Can a fool with no redeeming qualities still be consecrated? That is the question I asked myself this week, and the conclusion surprised me. Yes, I think they can if we consider the definition of consecrated to mean “designed and set apart for a purpose.”
Samson was a miracle child announced by the angel to his mother and father. It’s easy to expect great things from the beginning, like Samuel, John the Baptist or Jesus. Why else would there be so much preparation for his arrival? Anxious to believe he would be the one to deliver the people from their oppression and rebellion against God, we soon realize not every miracle has a happy ending. In fact, the whole story of Samson forces us outside our categories about how God operates. There is nothing godly in the life of Samson. He is consecrated and without character.
From the start he is impulsive, spoiled, demanding, arrogant and lacking judgment. He shows no hint of kindness or love or what we would call the evidence of a life stirred by the Spirit. He is cruel and vindictive. Incapable of discernment and immune to advice, he twice marries into the families of the very people – the Philistines – who are the enemies of Israel. Disregarding every warning and all counsel he creates conflicts of interest that prove to be fatal.
His own people don’t know what to do with him and the chaos he has created. He is a rogue killing machine yet no one can touch him. His anger and pride control and isolate him from everyone around him. Charles Spurgeon wrote, “His whole life is a scene of miracles and follies.”
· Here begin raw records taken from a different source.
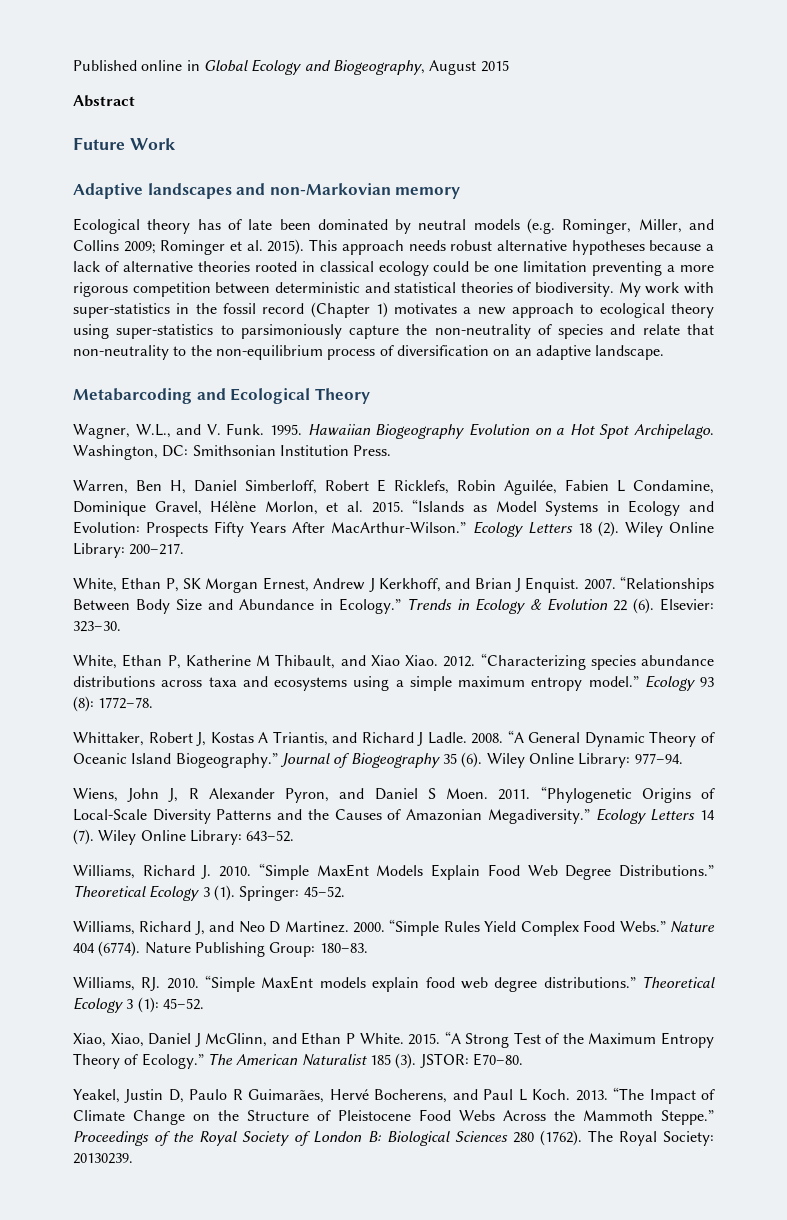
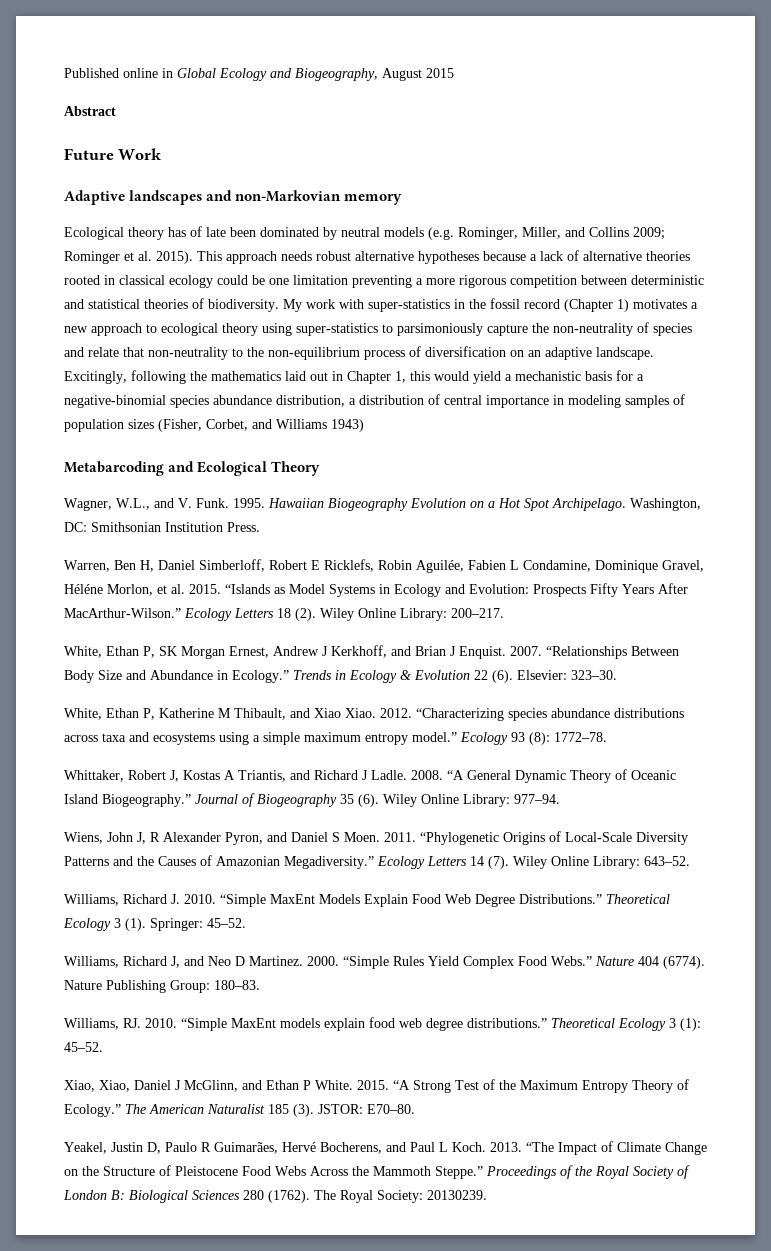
(665, 352) none -> [64,370,644,384] [64,394,685,408] [64,419,364,432] Excitingly, following the mathematics laid out in Chapter 1, this would yield a mechanistic basis for a negative-binomial species abundance distribution, a distribution of central importance in modeling samples of population sizes (Fisher, Corbet, and Williams 1943)
[210,501,257,512] Hélène -> [64,584,103,594] Héléne

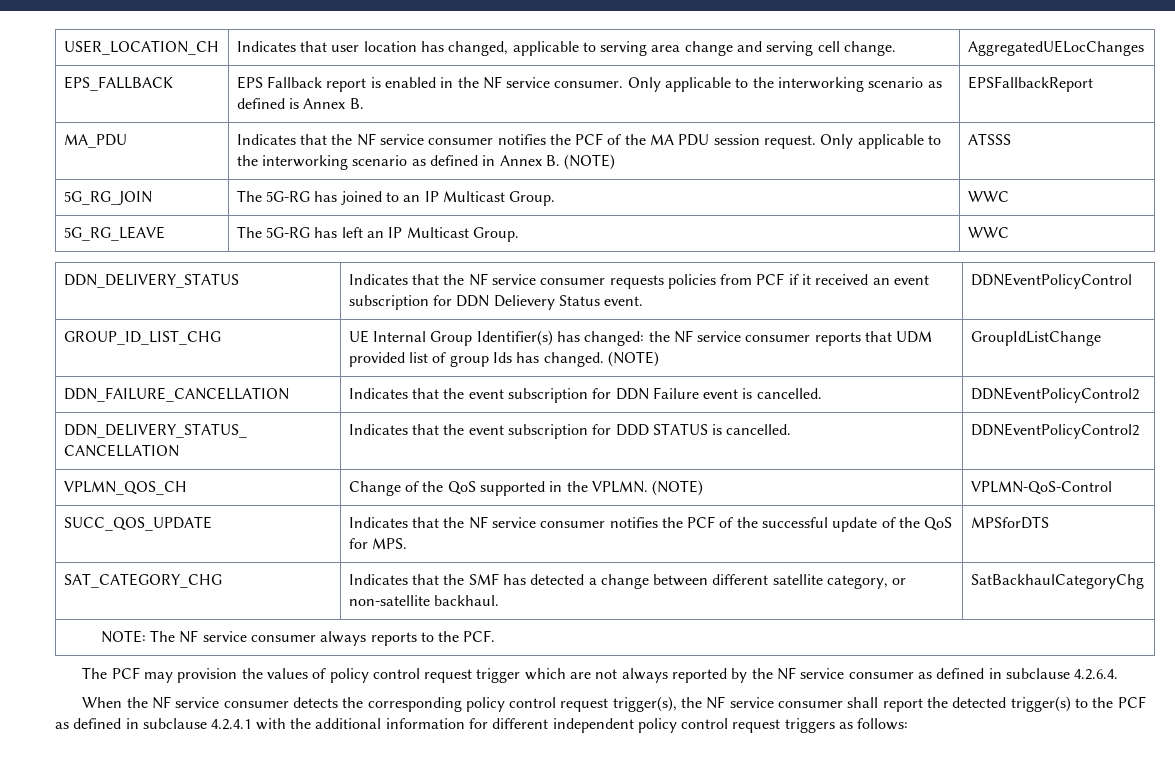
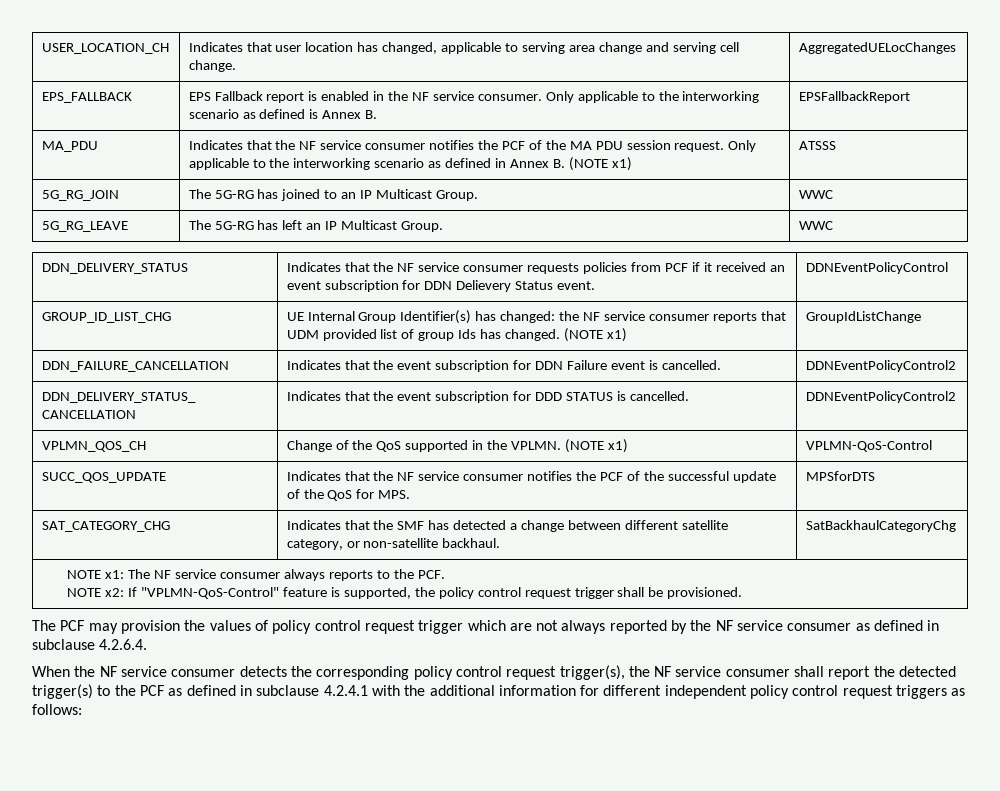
[564,154,616,170] (NOTE) -> [568,157,632,171] (NOTE x1)
[607,351,659,367] (NOTE) -> [563,328,627,342] (NOTE x1)
[652,480,704,496] (NOTE) -> [564,439,628,453] (NOTE x1)
[100,630,146,643] NOTE: -> [67,570,125,579] NOTE x1:
(496, 636) none -> [67,587,743,599] // NOTE x2: If "VPLMN-QoS-Control" feature is supported, the policy control request trigger shall be provisioned.

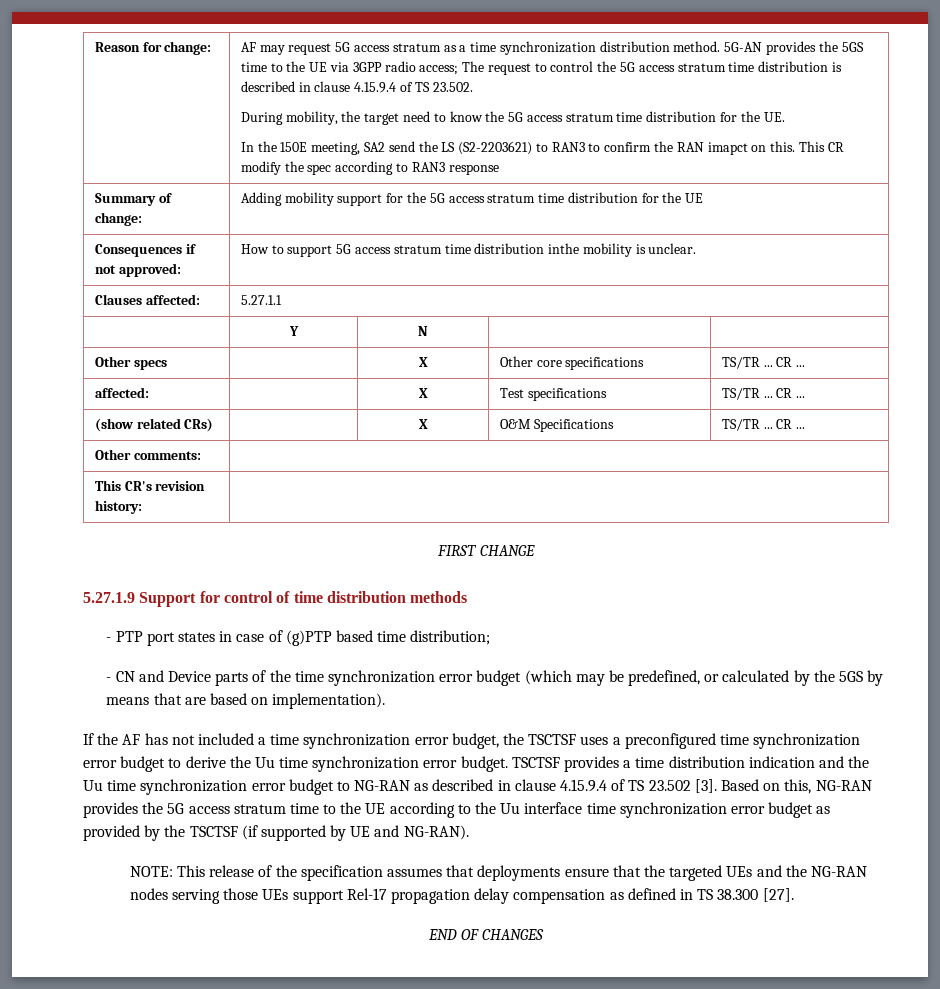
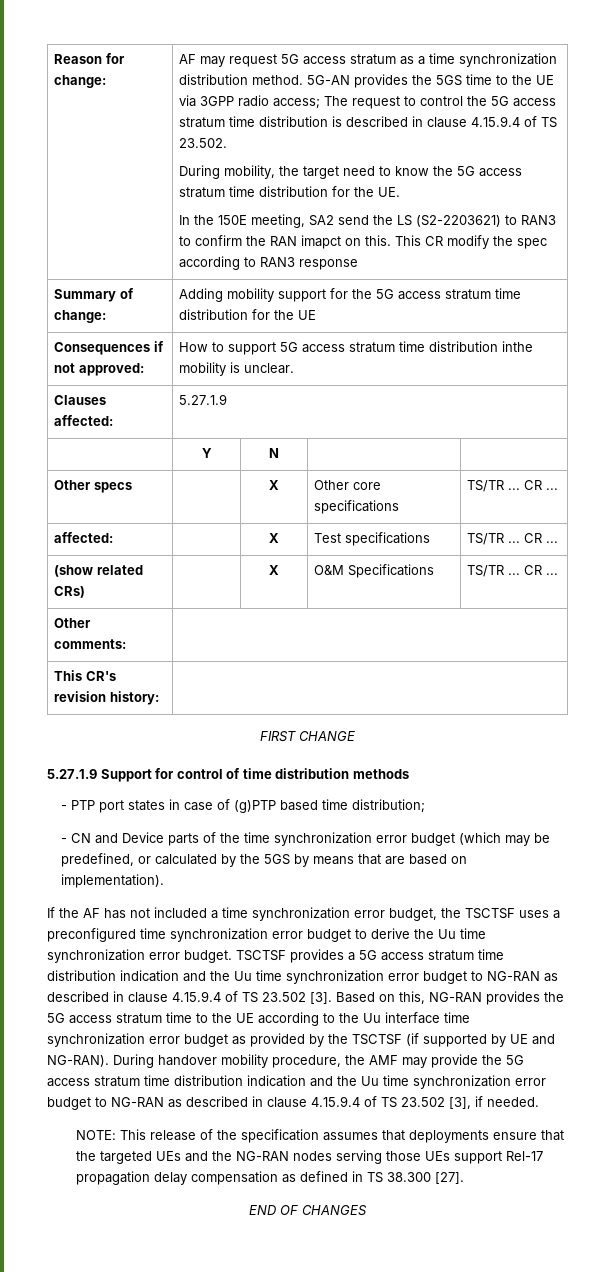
[240,295,282,305] 5.27.1.1 -> [179,394,228,405] 5.27.1.9
(632, 764) none -> [359,950,474,961] 5G access stratum
(469, 832) none -> [113,1054,524,1068] [47,1075,546,1089] [47,1096,539,1110] During handover mobility procedure, the AMF may provide the 5G access stratum time distribution indication and the Uu time synchronization error budget to NG-RAN as described in clause 4.15.9.4 of TS 23.502 [3], if needed.

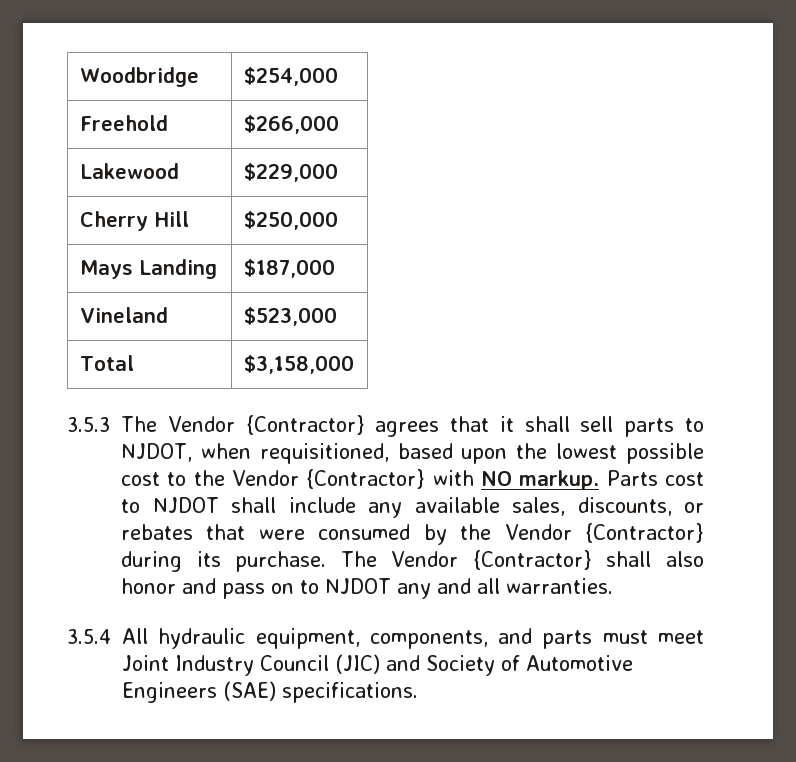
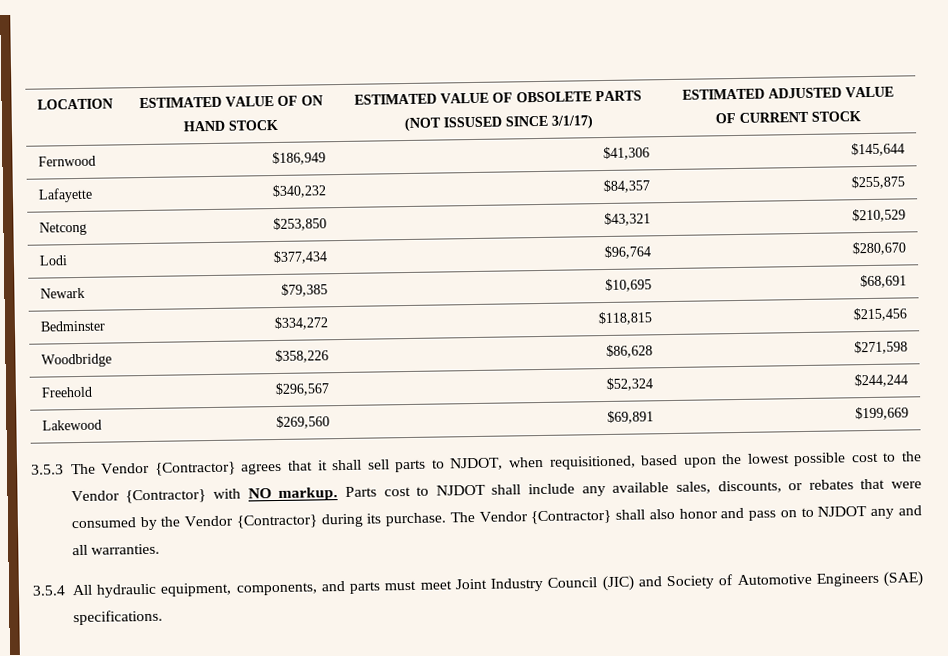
[79,67,199,87] [243,67,338,86] [79,115,168,131] [243,115,339,134] [79,163,179,179] [243,163,338,182] [79,211,189,231] [243,211,338,230] [79,259,217,279] [243,259,335,278] [79,307,168,323] [243,307,337,326] [79,355,134,371] [243,355,354,374] Woodbridge | $254,000 // Freehold | $266,000 // Lakewood | $229,000 // Cherry Hill | $250,000 // Mays Landing | $187,000 // Vineland | $523,000 // Total | $3,158,000 -> [36,98,113,110] [138,95,323,109] [183,119,278,132] [354,90,642,105] [403,115,593,132] [681,86,894,100] [714,111,861,124] [37,155,96,167] [272,151,327,166] [603,146,651,161] [851,142,906,157] [37,187,93,203] [272,184,327,199] [603,179,651,194] [851,175,906,190] [38,221,87,236] [273,217,328,232] [604,212,652,227] [852,208,907,223] [38,255,67,266] [273,250,328,265] [604,245,652,260] [852,241,907,256] [39,287,85,299] [281,283,329,297] [605,278,653,292] [860,274,908,289] [39,320,105,332] [274,316,330,331] [598,311,653,326] [853,307,908,322] [40,353,112,368] [275,349,330,364] [606,344,654,358] [854,340,909,355] [40,386,93,398] [275,382,331,397] [606,377,654,391] [854,373,909,388] [41,419,102,431] [276,415,331,430] [607,410,655,424] [855,406,910,421] LOCATION | ESTIMATED VALUE OF ON HAND STOCK | ESTIMATED VALUE OF OBSOLETE PARTS (NOT ISSUSED SINCE 3/1/17) | ESTIMATED ADJUSTED VALUE OF CURRENT STOCK // Fernwood | $186,949 | $41,306 | $145,644 // Lafayette | $340,232 | $84,357 | $255,875 // Netcong | $253,850 | $43,321 | $210,529 // Lodi | $377,434 | $96,764 | $280,670 // Newark | $79,385 | $10,695 | $68,691 // Bedminster | $334,272 | $118,815 | $215,456 // Woodbridge | $358,226 | $86,628 | $271,598 // Freehold | $296,567 | $52,324 | $244,244 // Lakewood | $269,560 | $69,891 | $199,669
Samson may be our first total narcissist in Scripture. He exhibits all the characteristics. Narcissists misjudge their own importance and consider themselves to be indispensable and worthy of special rights and privileges. When opposed, they are furious and blame everyone around them. They infuriate other people and excessive pride in their own accomplishments causes others to work even harder – just to cut them down and see them humiliated. While thinking themselves sophisticated and shrewd, they are actually more gullible than the average person. They are betrayed by the very people they think they can trust. Finally, they believe they are destined for greatness and when crossed they react with revenge and violence – even at the risk of their own lives.
Samson was a guided missile with one purpose – to defeat an enemy and bring down an entire government. His epitaph reads, “He killed many more when he died than while he lived.” Isn’t that, perhaps, what he was set apart to do? I wonder if that is why the angel had no answer to his parents’ question, “What is to be the rule that governs the boy’s life and work?” To have told them what would become of their only son would have crushed them.
It turned out there was little that could govern or rule Samson except his own unpredictable nature and ego. There was nothing else of value he accomplished in his life. He was a weapon – not a leader. He never led the people to battle or to victory. He betrayed himself and everyone around him. But, he accomplished his mission. Not with an army like Gideon or Joshua or personal heroism like David, but with one self-destructive act he took down the whole government and leadership of the enemy.
Samson was no hero or model for young people. The writer of Judges doesn’t hide any of that or even attempt to justify or condemn his behavior. It is not a tale with a moral. It is not a warning. It is simply a puzzling illustration of how God’s ways are not ours.